Copy all of the rows below, replacing "Rendered at" with "Displayed at" wherever it occurs and leaving everything else unchanged.

---*---

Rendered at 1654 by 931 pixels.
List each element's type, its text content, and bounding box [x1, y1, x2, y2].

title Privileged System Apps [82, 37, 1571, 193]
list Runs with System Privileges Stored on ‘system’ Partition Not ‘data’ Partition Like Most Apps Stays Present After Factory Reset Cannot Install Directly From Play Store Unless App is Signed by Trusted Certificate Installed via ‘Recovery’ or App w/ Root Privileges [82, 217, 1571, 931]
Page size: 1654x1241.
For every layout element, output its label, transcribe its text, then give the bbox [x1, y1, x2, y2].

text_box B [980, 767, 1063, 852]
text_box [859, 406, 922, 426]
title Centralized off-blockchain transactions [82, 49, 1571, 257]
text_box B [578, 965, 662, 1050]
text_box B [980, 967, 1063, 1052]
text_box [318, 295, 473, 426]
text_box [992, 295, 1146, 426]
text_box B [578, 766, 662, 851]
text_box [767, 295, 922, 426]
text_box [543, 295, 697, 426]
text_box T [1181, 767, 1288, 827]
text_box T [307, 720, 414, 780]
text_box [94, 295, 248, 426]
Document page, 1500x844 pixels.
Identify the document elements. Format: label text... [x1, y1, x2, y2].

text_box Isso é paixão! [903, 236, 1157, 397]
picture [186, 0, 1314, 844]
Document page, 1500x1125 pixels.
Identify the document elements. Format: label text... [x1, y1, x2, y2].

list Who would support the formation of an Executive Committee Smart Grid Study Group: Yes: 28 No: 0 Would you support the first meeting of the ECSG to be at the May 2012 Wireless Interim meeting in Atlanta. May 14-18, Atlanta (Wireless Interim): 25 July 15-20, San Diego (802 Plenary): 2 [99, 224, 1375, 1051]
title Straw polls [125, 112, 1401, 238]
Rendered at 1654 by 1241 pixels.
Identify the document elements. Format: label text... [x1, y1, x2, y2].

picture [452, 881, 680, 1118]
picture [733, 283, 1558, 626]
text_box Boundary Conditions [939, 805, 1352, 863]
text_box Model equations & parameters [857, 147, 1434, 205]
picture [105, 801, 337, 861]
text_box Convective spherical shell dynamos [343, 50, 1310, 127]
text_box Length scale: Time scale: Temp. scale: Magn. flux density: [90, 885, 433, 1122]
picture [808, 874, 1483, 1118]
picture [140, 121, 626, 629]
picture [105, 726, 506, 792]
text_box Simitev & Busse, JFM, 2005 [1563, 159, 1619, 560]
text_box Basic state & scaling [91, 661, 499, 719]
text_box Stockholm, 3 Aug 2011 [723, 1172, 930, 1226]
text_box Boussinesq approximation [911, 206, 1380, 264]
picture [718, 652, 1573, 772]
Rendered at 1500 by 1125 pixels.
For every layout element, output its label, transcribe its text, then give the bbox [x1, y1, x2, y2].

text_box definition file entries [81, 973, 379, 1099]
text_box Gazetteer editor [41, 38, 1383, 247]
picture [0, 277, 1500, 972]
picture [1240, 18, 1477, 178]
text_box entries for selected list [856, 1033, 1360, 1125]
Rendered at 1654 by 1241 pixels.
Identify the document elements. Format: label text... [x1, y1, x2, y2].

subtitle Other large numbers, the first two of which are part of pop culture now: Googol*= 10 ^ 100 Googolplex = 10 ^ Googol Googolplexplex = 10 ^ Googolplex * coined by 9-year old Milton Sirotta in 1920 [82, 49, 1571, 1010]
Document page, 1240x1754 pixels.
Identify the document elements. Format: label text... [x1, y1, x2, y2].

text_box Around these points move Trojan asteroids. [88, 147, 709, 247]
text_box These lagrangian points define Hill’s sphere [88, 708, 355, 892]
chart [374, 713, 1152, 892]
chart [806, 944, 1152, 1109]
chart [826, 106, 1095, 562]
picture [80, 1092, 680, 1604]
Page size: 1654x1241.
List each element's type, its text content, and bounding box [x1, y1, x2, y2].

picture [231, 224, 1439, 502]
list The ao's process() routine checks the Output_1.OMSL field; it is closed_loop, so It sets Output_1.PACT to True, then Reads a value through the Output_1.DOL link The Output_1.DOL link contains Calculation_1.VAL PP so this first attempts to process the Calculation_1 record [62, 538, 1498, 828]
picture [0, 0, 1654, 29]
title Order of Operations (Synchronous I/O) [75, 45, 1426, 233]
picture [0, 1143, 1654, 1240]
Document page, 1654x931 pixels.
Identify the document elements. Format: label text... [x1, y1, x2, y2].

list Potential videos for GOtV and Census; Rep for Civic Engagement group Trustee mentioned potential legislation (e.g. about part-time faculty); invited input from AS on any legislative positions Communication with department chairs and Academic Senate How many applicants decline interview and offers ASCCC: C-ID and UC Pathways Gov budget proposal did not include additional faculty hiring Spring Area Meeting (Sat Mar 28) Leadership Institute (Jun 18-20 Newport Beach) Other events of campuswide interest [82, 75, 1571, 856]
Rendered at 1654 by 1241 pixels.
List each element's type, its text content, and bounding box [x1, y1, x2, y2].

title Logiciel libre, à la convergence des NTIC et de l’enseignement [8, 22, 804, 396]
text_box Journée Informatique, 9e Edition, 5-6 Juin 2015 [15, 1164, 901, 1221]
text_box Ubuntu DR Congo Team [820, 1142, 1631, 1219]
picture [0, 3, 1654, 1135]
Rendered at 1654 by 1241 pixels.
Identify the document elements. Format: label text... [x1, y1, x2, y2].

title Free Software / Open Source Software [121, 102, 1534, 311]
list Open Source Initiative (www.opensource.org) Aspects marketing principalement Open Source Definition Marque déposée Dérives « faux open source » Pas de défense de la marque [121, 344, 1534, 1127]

---*---

EXERCISE RESPONSE:
Displayed at 1654 by 931 pixels.
List each element's type, its text content, and bounding box [x1, y1, x2, y2].

title Privileged System Apps [82, 37, 1571, 193]
list Runs with System Privileges Stored on ‘system’ Partition Not ‘data’ Partition Like Most Apps Stays Present After Factory Reset Cannot Install Directly From Play Store Unless App is Signed by Trusted Certificate Installed via ‘Recovery’ or App w/ Root Privileges [82, 217, 1571, 931]
Page size: 1654x1241.
For every layout element, output its label, transcribe its text, then give the bbox [x1, y1, x2, y2].

text_box B [980, 767, 1063, 852]
text_box [859, 406, 922, 426]
title Centralized off-blockchain transactions [82, 49, 1571, 257]
text_box B [578, 965, 662, 1050]
text_box B [980, 967, 1063, 1052]
text_box [318, 295, 473, 426]
text_box [992, 295, 1146, 426]
text_box B [578, 766, 662, 851]
text_box [767, 295, 922, 426]
text_box [543, 295, 697, 426]
text_box T [1181, 767, 1288, 827]
text_box T [307, 720, 414, 780]
text_box [94, 295, 248, 426]
Document page, 1500x844 pixels.
Identify the document elements. Format: label text... [x1, y1, x2, y2].

text_box Isso é paixão! [903, 236, 1157, 397]
picture [186, 0, 1314, 844]
Document page, 1500x1125 pixels.
Identify the document elements. Format: label text... [x1, y1, x2, y2].

list Who would support the formation of an Executive Committee Smart Grid Study Group: Yes: 28 No: 0 Would you support the first meeting of the ECSG to be at the May 2012 Wireless Interim meeting in Atlanta. May 14-18, Atlanta (Wireless Interim): 25 July 15-20, San Diego (802 Plenary): 2 [99, 224, 1375, 1051]
title Straw polls [125, 112, 1401, 238]
Displayed at 1654 by 1241 pixels.
Identify the document elements. Format: label text... [x1, y1, x2, y2].

picture [452, 881, 680, 1118]
picture [733, 283, 1558, 626]
text_box Boundary Conditions [939, 805, 1352, 863]
text_box Model equations & parameters [857, 147, 1434, 205]
picture [105, 801, 337, 861]
text_box Convective spherical shell dynamos [343, 50, 1310, 127]
text_box Length scale: Time scale: Temp. scale: Magn. flux density: [90, 885, 433, 1122]
picture [808, 874, 1483, 1118]
picture [140, 121, 626, 629]
picture [105, 726, 506, 792]
text_box Simitev & Busse, JFM, 2005 [1563, 159, 1619, 560]
text_box Basic state & scaling [91, 661, 499, 719]
text_box Stockholm, 3 Aug 2011 [723, 1172, 930, 1226]
text_box Boussinesq approximation [911, 206, 1380, 264]
picture [718, 652, 1573, 772]
Displayed at 1500 by 1125 pixels.
For every layout element, output its label, transcribe its text, then give the bbox [x1, y1, x2, y2].

text_box definition file entries [81, 973, 379, 1099]
text_box Gazetteer editor [41, 38, 1383, 247]
picture [0, 277, 1500, 972]
picture [1240, 18, 1477, 178]
text_box entries for selected list [856, 1033, 1360, 1125]
Displayed at 1654 by 1241 pixels.
Identify the document elements. Format: label text... [x1, y1, x2, y2].

subtitle Other large numbers, the first two of which are part of pop culture now: Googol*= 10 ^ 100 Googolplex = 10 ^ Googol Googolplexplex = 10 ^ Googolplex * coined by 9-year old Milton Sirotta in 1920 [82, 49, 1571, 1010]
Document page, 1240x1754 pixels.
Identify the document elements. Format: label text... [x1, y1, x2, y2].

text_box Around these points move Trojan asteroids. [88, 147, 709, 247]
text_box These lagrangian points define Hill’s sphere [88, 708, 355, 892]
chart [374, 713, 1152, 892]
chart [806, 944, 1152, 1109]
chart [826, 106, 1095, 562]
picture [80, 1092, 680, 1604]
Page size: 1654x1241.
List each element's type, its text content, and bounding box [x1, y1, x2, y2].

picture [231, 224, 1439, 502]
list The ao's process() routine checks the Output_1.OMSL field; it is closed_loop, so It sets Output_1.PACT to True, then Reads a value through the Output_1.DOL link The Output_1.DOL link contains Calculation_1.VAL PP so this first attempts to process the Calculation_1 record [62, 538, 1498, 828]
picture [0, 0, 1654, 29]
title Order of Operations (Synchronous I/O) [75, 45, 1426, 233]
picture [0, 1143, 1654, 1240]
Document page, 1654x931 pixels.
Identify the document elements. Format: label text... [x1, y1, x2, y2].

list Potential videos for GOtV and Census; Rep for Civic Engagement group Trustee mentioned potential legislation (e.g. about part-time faculty); invited input from AS on any legislative positions Communication with department chairs and Academic Senate How many applicants decline interview and offers ASCCC: C-ID and UC Pathways Gov budget proposal did not include additional faculty hiring Spring Area Meeting (Sat Mar 28) Leadership Institute (Jun 18-20 Newport Beach) Other events of campuswide interest [82, 75, 1571, 856]
Displayed at 1654 by 1241 pixels.
List each element's type, its text content, and bounding box [x1, y1, x2, y2].

title Logiciel libre, à la convergence des NTIC et de l’enseignement [8, 22, 804, 396]
text_box Journée Informatique, 9e Edition, 5-6 Juin 2015 [15, 1164, 901, 1221]
text_box Ubuntu DR Congo Team [820, 1142, 1631, 1219]
picture [0, 3, 1654, 1135]
Displayed at 1654 by 1241 pixels.
Identify the document elements. Format: label text... [x1, y1, x2, y2].

title Free Software / Open Source Software [121, 102, 1534, 311]
list Open Source Initiative (www.opensource.org) Aspects marketing principalement Open Source Definition Marque déposée Dérives « faux open source » Pas de défense de la marque [121, 344, 1534, 1127]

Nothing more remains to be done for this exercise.